§ DIRECTIONS: Would you return the data exactly as given, except for its pictures?

§ COLLECTED DATA:

# # # #

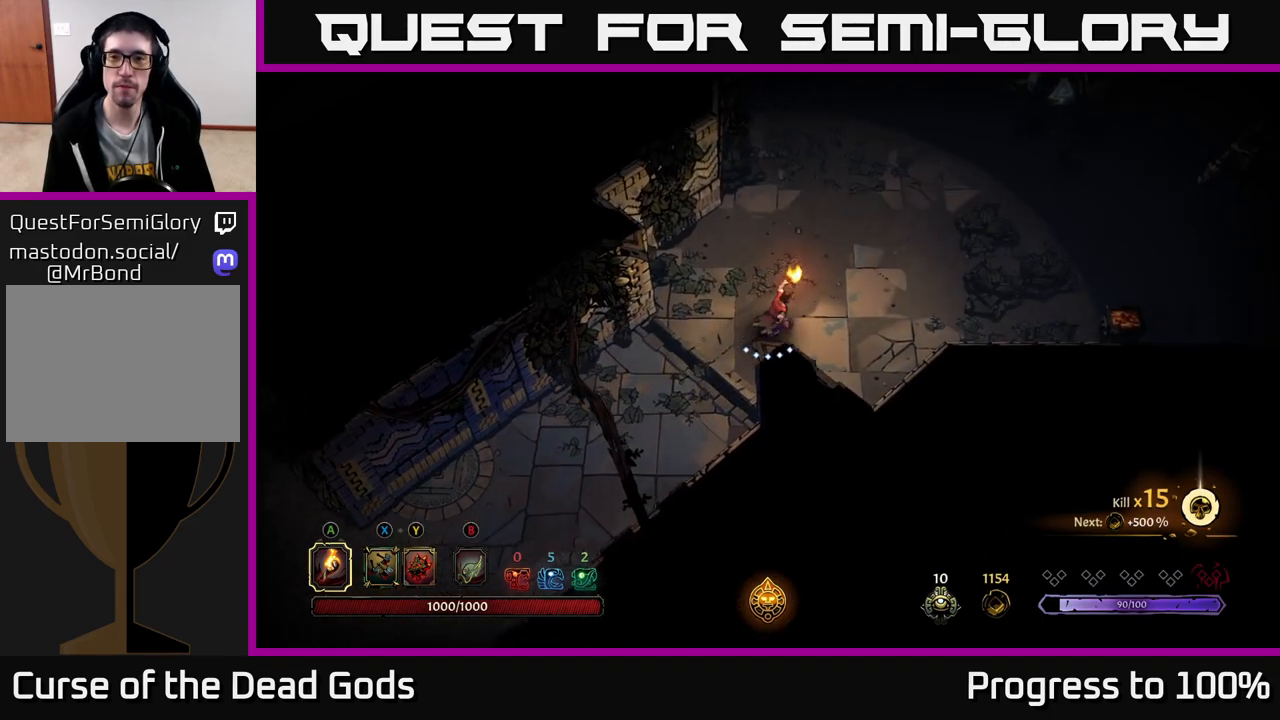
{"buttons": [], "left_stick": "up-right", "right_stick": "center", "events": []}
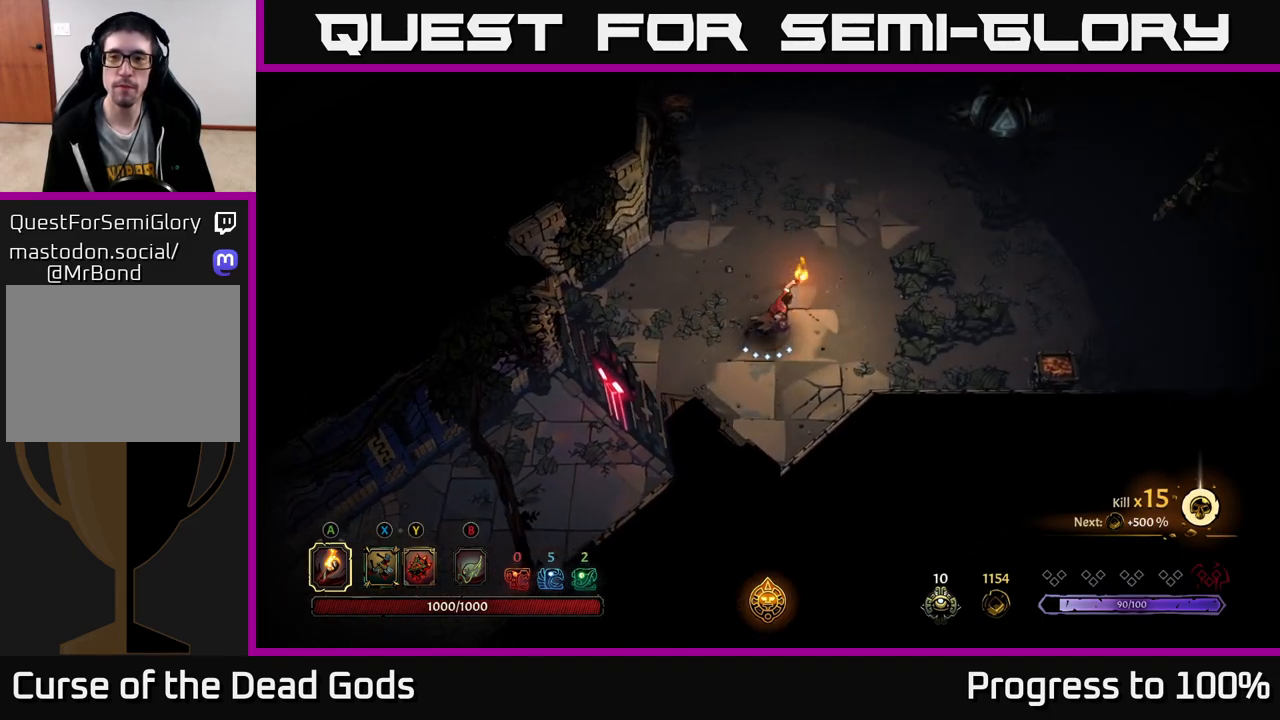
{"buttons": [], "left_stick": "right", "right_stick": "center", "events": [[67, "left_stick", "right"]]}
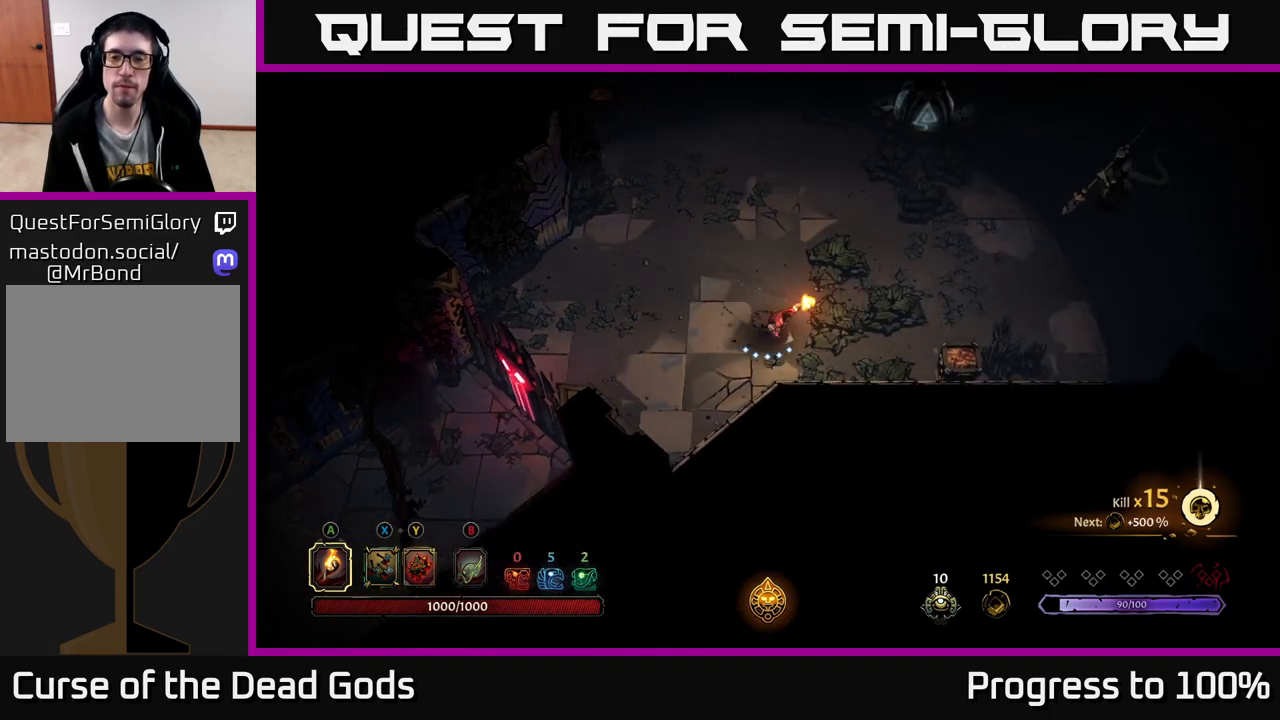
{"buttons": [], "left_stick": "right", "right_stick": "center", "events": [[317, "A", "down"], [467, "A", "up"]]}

# # # #

§ EXERCISE ANSWER:
{"buttons": [], "left_stick": "up-right", "right_stick": "center", "events": []}
{"buttons": [], "left_stick": "right", "right_stick": "center", "events": [[67, "left_stick", "right"]]}
{"buttons": [], "left_stick": "right", "right_stick": "center", "events": [[317, "A", "down"], [467, "A", "up"]]}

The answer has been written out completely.